10,000 B.C.
Hemp became Earth’s first agricultural industry.Hemp allowed people of the Neolithic era to graduate from wearing animal hides to wearing clothes and shoes fashioned from cloth. Hemp proved to be a durable textile with its insulating and absorbent qualities. The hemp seed was utilized as the main grain and eventually pressed into oil.
30 B.C. – 200 A.D.
The Roman Empire extends from The Middle East across to Britain including Gaul (modern France), Spain and Northern Africa. A time of peace and commerce under Roman rule, hemp and cannabis are cultivated for both industrial and medicinal effect. In Pliny the Elder’s The Natural History (Naturalis Historia, 79 AD), writes about hemp rope and marijuana’s natural analgesic effects. Many other medicinal texts (or pharmacopoeia) hail cannabis’s restorative effects, and also list their descriptions of preparation and use. Pliny’s notation validates this. “The roots (of the cannabis plant) boiled in water ease cramped joints, gout too and similar violent pain.”
40 A.D.
Lucius Junius Columela of Spain, was a Roman soldier and farmer who penned an extensive 12 volume agricultural work, The De re Rustica. Columela’s work outlined the methods of hemp cultivation of the time.
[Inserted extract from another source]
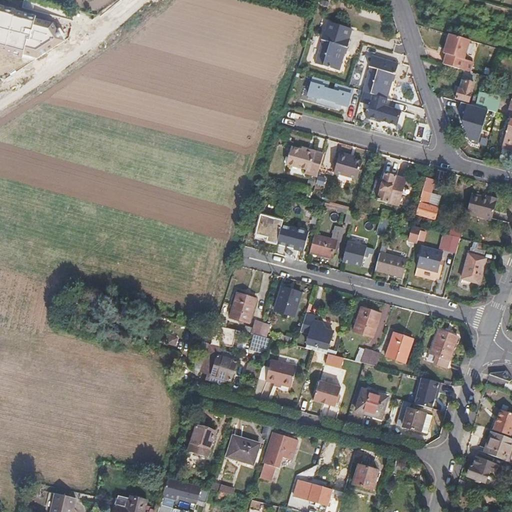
[(52,23),(0,9),(0,51),(37,60),(64,40),(52,23)]
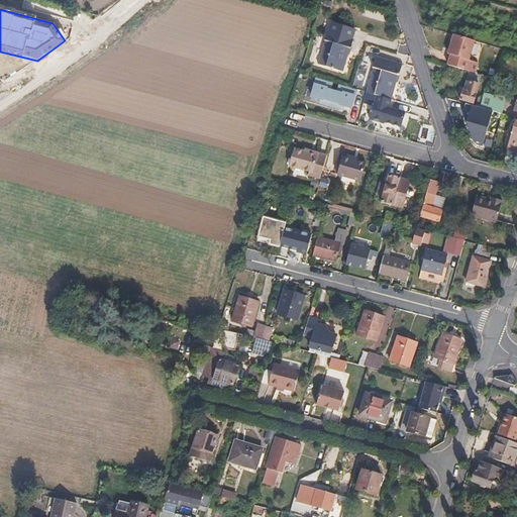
[(343,72),(345,66),(349,50),(350,50),(354,39),(352,39),(355,29),(331,22),(328,32),(327,31),(324,41),(326,42),(319,65),(343,72)]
The De re Rustica could be considered the first “grow book” of the Roman Era.
200 A.D.
Chinese surgeon Hua T’o uses marijuana as an anesthetic and also lists it in the first Eastern pharmacopoeia.
1456
Guttenberg Bible printed on hemp paper.
1563
Queen Elizabeth I issued a decree commanding that landowners holding sixty acres or more must grow hemp or pay a fine.
1775
Hemp moved west with the Pioneers. Kentucky was the principal producer of hemp fiber until the Civil War.
1908
Henry Ford made his first Model T with hemp and flax fiber plastic, fueled by hemp ethanol. Research on bio-fuel was of interest due to the demand of the industrial age.
1942
The cultivation of hemp is illegal in the U.S., however the government policy regarding hemp was soon forgotten and ignored by the Federal government, who established a new program for hemp cultivation to support the war effort. American farmers were recruited into service to cultivate hemp and produce valuable products for the war effort such as twine, rope and oil. The U.S. Department of Agriculture promoted the War Hemp Industries Corporation program to encourage U.S. farmers to cultivate hemp. To reeducate farmers on the cultivation and uses of hemp, the Department of Agriculture produced a film called “Hemp for Victory”.
1960 – 2000s
Hemp advocacy began sweeping the nation with activist such as Jack Herer, Mia Farrow, Carl Packard and Jim Evens leading movements and encouraging conversations.
2016
The Farm Bill opened pilot programs to states for commercial growth of industrial hemp crops and product manufacturing.
2018
The Farm Bill gave FDA control over hemp derived CBD products and regulations.